▶ **Listed records**
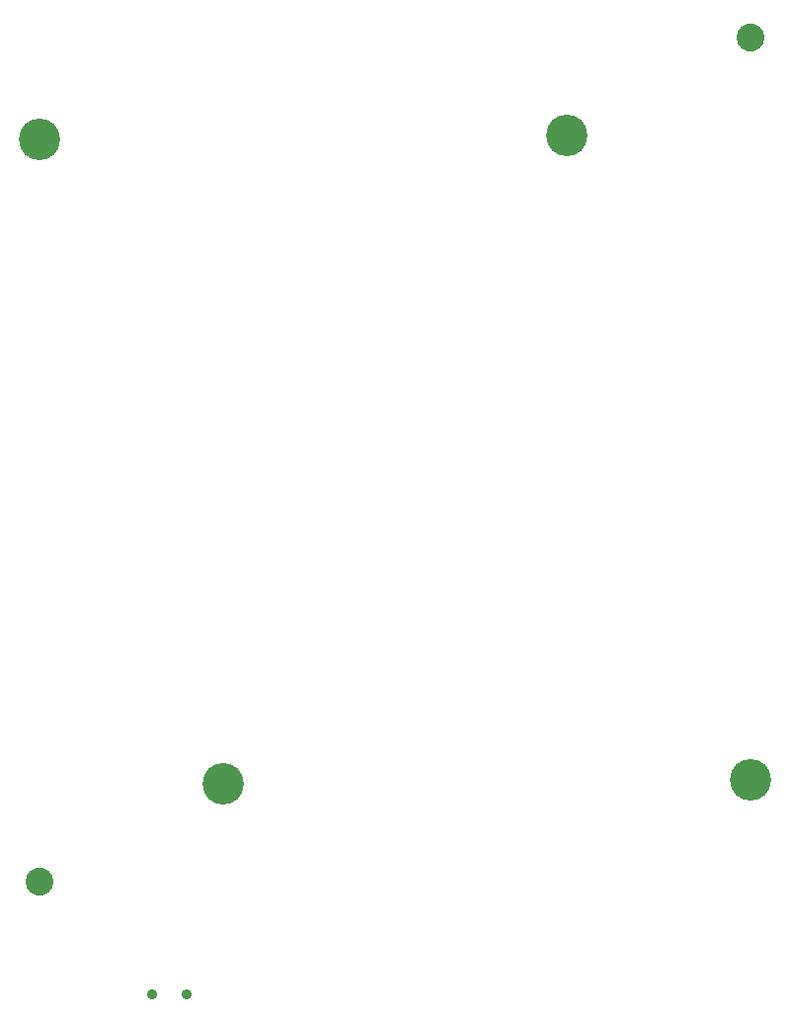
<source format=gbr>
%TF.GenerationSoftware,KiCad,Pcbnew,9.0.5*%
%TF.CreationDate,2026-01-12T16:44:49+01:00*%
%TF.ProjectId,ZumoComSystem,5a756d6f-436f-46d5-9379-7374656d2e6b,V1.2*%
%TF.SameCoordinates,Original*%
%TF.FileFunction,NonPlated,1,4,NPTH,Drill*%
%TF.FilePolarity,Positive*%
%FSLAX46Y46*%
G04 Gerber Fmt 4.6, Leading zero omitted, Abs format (unit mm)*
G04 Created by KiCad (PCBNEW 9.0.5) date 2026-01-12 16:44:49*
%MOMM*%
%LPD*%
G01*
G04 APERTURE LIST*
%TA.AperFunction,ComponentDrill*%
%ADD10C,0.900000*%
%TD*%
%TA.AperFunction,ComponentDrill*%
%ADD11C,2.390000*%
%TD*%
%TA.AperFunction,ComponentDrill*%
%ADD12C,3.550000*%
%TD*%
G04 APERTURE END LIST*
D10*
%TO.C,SW6*%
X126175000Y-142400000D03*
X129175000Y-142400000D03*
D11*
%TO.C,BT1*%
X116530000Y-132710000D03*
%TO.C,BT2*%
X177470000Y-60480000D03*
D12*
%TO.C,BT1*%
X116530000Y-69130000D03*
X132270000Y-124330000D03*
%TO.C,BT2*%
X161730000Y-68860000D03*
X177470000Y-124060000D03*
M02*

</source>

▶ **About this exercise**
Copy out every line from the one containing "G04 APERTURE END LIST*" to the end of the material, both ends included.

▶ **Worked solution**
G04 APERTURE END LIST*
D10*
%TO.C,SW6*%
X126175000Y-142400000D03*
X129175000Y-142400000D03*
D11*
%TO.C,BT1*%
X116530000Y-132710000D03*
%TO.C,BT2*%
X177470000Y-60480000D03*
D12*
%TO.C,BT1*%
X116530000Y-69130000D03*
X132270000Y-124330000D03*
%TO.C,BT2*%
X161730000Y-68860000D03*
X177470000Y-124060000D03*
M02*

</source>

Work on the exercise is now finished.